Fellini Satyricon
dir. Federico Fellini
Egyptian, Wed-Thurs Sept 5-6.

According to The Wall Street Journal's August 16, 2001 article "NASDAQ Companies' Losses Erase 5 Years of Profit," the NASDAQ Composite Index, the best indicator of technology-industry value, fell from 5,048.62 in March 2000 to its current spot at 1,918.89. According to the Seattle P-I's macabre layoff tracker, this monumental fall has resulted in the loss of over 16,000 jobs in the Northwest. Dot-com has shown itself to be not only an emperor without clothes, but a disaster; the efforts of the last decade to revamp society in the colony of cyberspace will be remembered as one of the blindest, drunkest periods of ambition in American history. What a perfect time to revive, if only for two days, Fellini Satyricon, the Italian director's film about a lustful and intoxicated Roman Empire splitting apart at the seams.

Based on the Petronius book of the same name, Satyricon follows the young poet Encolpius as he travels (or is transported in captivity) through city, country, and by sea within the Roman Empire. The story begins in an urban world (presumably Rome), where theater, painting, and rhetoric dominate the script and people argue about the importance of money versus art. However fiercely the artists argue, however, the whole of society doesn't give a damn about art. In our dot-com drama, this was a common complaint, as artists bemoaned the e-conomy's hungry acquisition of their spaces (Pioneer Square, all of San Francisco). But as the film progresses and financial power begins to backslide, art does not rise; in fact, art becomes impotent, as it has always been in a money-obsessed society.

However ridiculous the difference in scale may be, there are other parallels to draw between dot-com and Rome. The most easily acceptable theory of Rome's decline is that it had too much land to cover with too little ability to communicate, that it went too far beyond its means.
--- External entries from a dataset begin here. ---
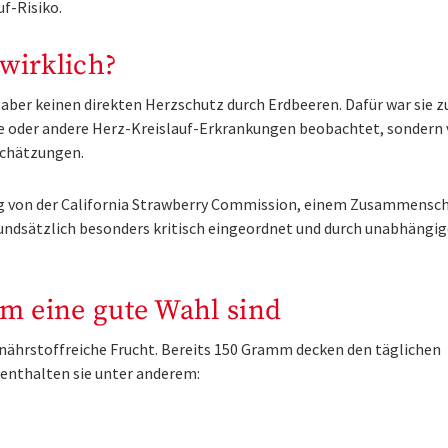
uf-Risiko.
wirklich?
 aber keinen direkten Herzschutz durch Erdbeeren. Dafür war sie z
e oder andere Herz-Kreislauf-Erkrankungen beobachtet, sondern 
schätzungen.
g von der California Strawberry Commission, einem Zusammensch
rundsätzlich besonders kritisch eingeordnet und durch unabhängig
m eine gute Wahl sind
 nährstoffreiche Frucht. Bereits 150 Gramm decken den täglichen
enthalten sie unter anderem: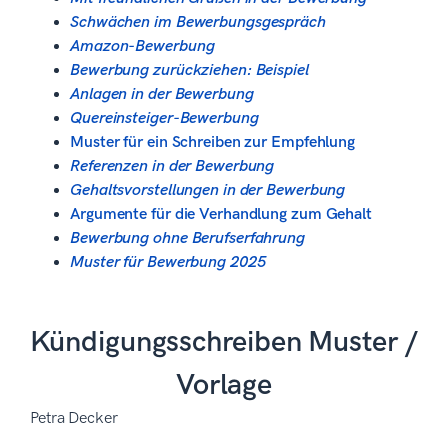
Schwächen im Bewerbungsgespräch
Amazon-Bewerbung
Bewerbung zurückziehen: Beispiel
Anlagen in der Bewerbung
Quereinsteiger-Bewerbung
Muster für ein Schreiben zur Empfehlung
Referenzen in der Bewerbung
Gehaltsvorstellungen in der Bewerbung
Argumente für die Verhandlung zum Gehalt
Bewerbung ohne Berufserfahrung
Muster für Bewerbung 2025
Kündigungsschreiben Muster /
Vorlage
Petra Decker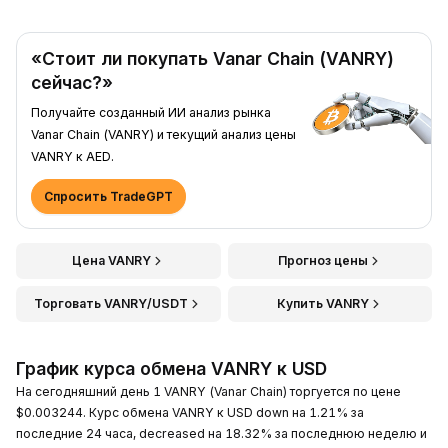
«Стоит ли покупать Vanar Chain (VANRY)
сейчас?»
Получайте созданный ИИ анализ рынка
Vanar Chain (VANRY) и текущий анализ цены
VANRY к AED.
Спросить TradeGPT
Цена VANRY
Прогноз цены
Торговать VANRY/USDT
Купить VANRY
График курса обмена VANRY к USD
На сегодняшний день 1 VANRY (Vanar Chain) торгуется по цене
$0.003244. Курс обмена VANRY к USD down на 1.21% за
последние 24 часа, decreased на 18.32% за последнюю неделю и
Analogously, the dot-com fully committed itself to the conquest of cyberspace, without a thought that the colonizers might be going too far and too fast, until the day people were laid off by the hundreds. Dot-coms hired too many people for projects that were too small, or worse--like toothpaste delivery (Webvan.com) and dog-walking (mylackey.com)--that never had a realistic prayer.
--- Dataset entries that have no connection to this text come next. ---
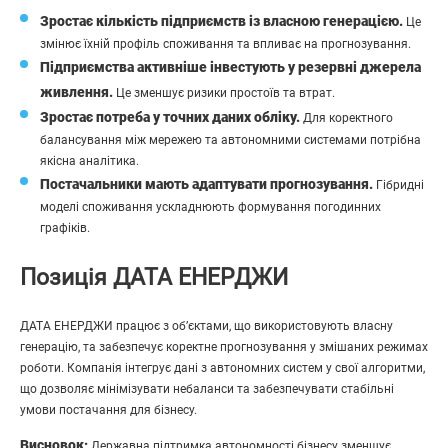
Зростає кількість підприємств із власною генерацією.
Це
змінює їхній профіль споживання та впливає на прогнозування.
Підприємства активніше інвестують у резервні джерела
живлення.
Це зменшує ризики простоїв та втрат.
Зростає потреба у точних даних обліку.
Для коректного
балансування між мережею та автономними системами потрібна
якісна аналітика.
Постачальники мають адаптувати прогнозування.
Гібридні
моделі споживання ускладнюють формування погодинних
графіків.
Позиція ДАТА ЕНЕРДЖИ
ДАТА ЕНЕРДЖИ працює з об’єктами, що використовують власну
генерацію, та забезпечує коректне прогнозування у змішаних режимах
роботи. Компанія інтегрує дані з автономних систем у свої алгоритми,
що дозволяє мінімізувати небаланси та забезпечувати стабільні
умови постачання для бізнесу.
Висновок:
Державна підтримка автономності бізнесу зменшує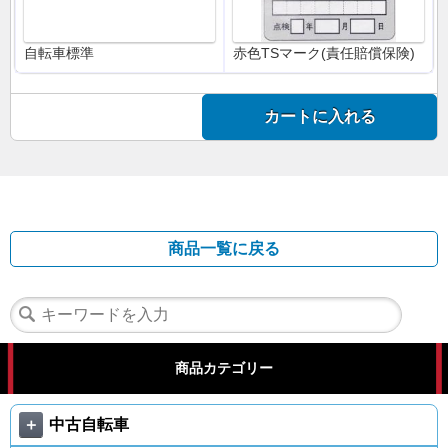
自転車標準
赤色TSマーク(責任賠償保険)
カートに入れる
商品一覧に戻る
商品カテゴリー
＋
中古自転車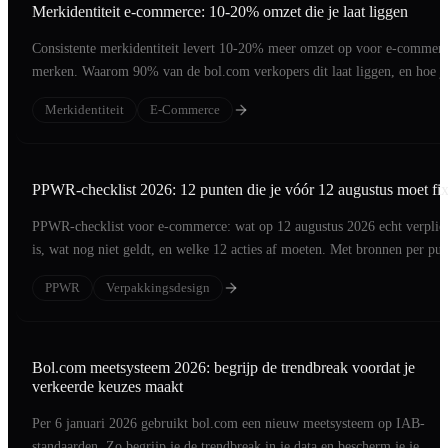
Merkidentiteit e-commerce: 10-20% omzet die je laat liggen
Consistente merkidentiteit levert 10-20% meer omzet op voor e-commer
merken. Waarom 90% van de bol.com verkopers dit laat liggen, en hoe j
het oplost.
Merkidentiteit
E-Commerce
PPWR-checklist 2026: 12 punten die je vóór 12 augustus moet fi
PPWR-checklist voor e-commerce: wat op 12 augustus 2026 echt verplic
is, wat nog niet geldt, en welke 12 acties af moeten. Met bronnen per pun
PPWR
Verpakkingsdesign
Bol.com meetsysteem 2026: begrijp de trendbreak voordat je
verkeerde keuzes maakt
Per 6 januari 2026 gebruikt bol.com een nieuw meetsysteem op IAB-
standaarden. Zo begrijp je de trendbreak in je data en bescherm je je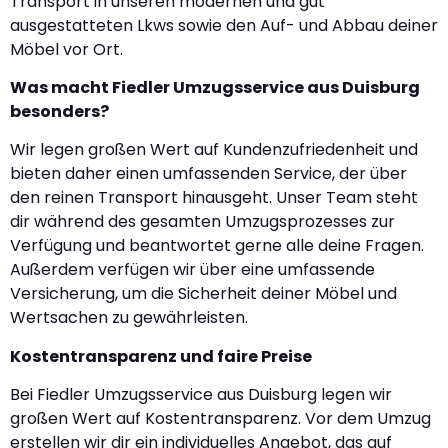
Transport in unseren modernen und gut
ausgestatteten Lkws sowie den Auf- und Abbau deiner
Möbel vor Ort.
Was macht Fiedler Umzugsservice aus Duisburg
besonders?
Wir legen großen Wert auf Kundenzufriedenheit und
bieten daher einen umfassenden Service, der über
den reinen Transport hinausgeht. Unser Team steht
dir während des gesamten Umzugsprozesses zur
Verfügung und beantwortet gerne alle deine Fragen.
Außerdem verfügen wir über eine umfassende
Versicherung, um die Sicherheit deiner Möbel und
Wertsachen zu gewährleisten.
Kostentransparenz und faire Preise
Bei Fiedler Umzugsservice aus Duisburg legen wir
großen Wert auf Kostentransparenz. Vor dem Umzug
erstellen wir dir ein individuelles Angebot, das auf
The character development in Fellini Satyricon points to the more presumptuous (though popular) theory that Rome weakened because its rabid lust for land and money rendered the empire morally and artistically bankrupt. In one scene, Encolpius and Eumolpus, an older, jaded poet, attend an enormous feast for Trimalchio, a poet turned wealthy landowner. Trimalchio applauds the actors who perform at the feast: "I like to hear Greek when I eat," he says. To the money-lustful, art is an incidental decoration, something to complement a plate of expensive meats. While briefly employed at Kozmo.com, a video-delivery company, I was surprised that fellow employees talked more about Kozmo's IPO than about the films they were peddling. The employees were more grateful for the Internet than for the cinema for making their jobs possible. No one was there for the sake of cinema; they were there to make a killing in cyberspace.

But art isn't haplessly overlooked in the haze of prosperity. Fellini Satyricon demonstrates how art is rendered useless, flaccid by the power obsessions of a moneyed society. Toward the end of the film, Encolpius is thrown into the labyrinth with the Minotaur. Our poet-hero runs panicked, making quick decisions to turn left or right, buying time before he's literally up against the wall, trembling. Encolpius takes a few swings, but breaks down, yelling that he will not fight, that he is a student! A man of letters!
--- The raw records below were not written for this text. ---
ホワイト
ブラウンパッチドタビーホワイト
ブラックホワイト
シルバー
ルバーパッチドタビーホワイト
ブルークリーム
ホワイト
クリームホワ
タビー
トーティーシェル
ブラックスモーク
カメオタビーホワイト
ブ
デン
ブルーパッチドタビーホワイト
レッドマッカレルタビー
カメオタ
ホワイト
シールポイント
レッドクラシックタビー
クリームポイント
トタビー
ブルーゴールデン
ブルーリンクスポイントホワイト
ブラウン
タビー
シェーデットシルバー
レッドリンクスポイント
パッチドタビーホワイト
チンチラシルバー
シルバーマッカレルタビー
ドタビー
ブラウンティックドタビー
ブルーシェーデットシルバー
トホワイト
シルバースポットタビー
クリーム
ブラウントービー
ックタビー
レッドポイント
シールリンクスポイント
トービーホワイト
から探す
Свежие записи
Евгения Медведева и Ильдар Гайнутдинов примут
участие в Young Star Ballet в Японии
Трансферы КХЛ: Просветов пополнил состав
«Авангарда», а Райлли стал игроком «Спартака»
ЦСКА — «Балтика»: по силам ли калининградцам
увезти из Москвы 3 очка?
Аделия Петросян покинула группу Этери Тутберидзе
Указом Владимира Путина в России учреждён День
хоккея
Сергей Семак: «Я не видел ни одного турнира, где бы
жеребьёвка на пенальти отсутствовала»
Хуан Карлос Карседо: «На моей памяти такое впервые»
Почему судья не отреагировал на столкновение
Amazingly, the Minotaur desists, a victory for the art of reason. But not quite: Although he disarmed the murderer in the labyrinth, when Encolpius is rewarded with a brazen hussy, he tries to have sex with her but can't. She throws him off, cursing him as a "dead fish" and "bad luck," and Encolpius spends almost the rest of the movie trying to cure his impotence.

That impotence is what artists fear the most. This fear is strongest not when times are bad and there's no money around, but when business is booming and no one gives a shit about art as anything more than a possession. In a society obsessed with money and power, Fellini Satyricon suggests, art may survive by begging, but is neither potent nor important. Now that the dot-com dream has dissolved, the unemployed masses will look to art for explanation and meaning, and art may regain its potency. In this season, Fellini Satyricon could have been the most popular rental from Kozmo.com if only the company hadn't been devoured by the flames of its ambition.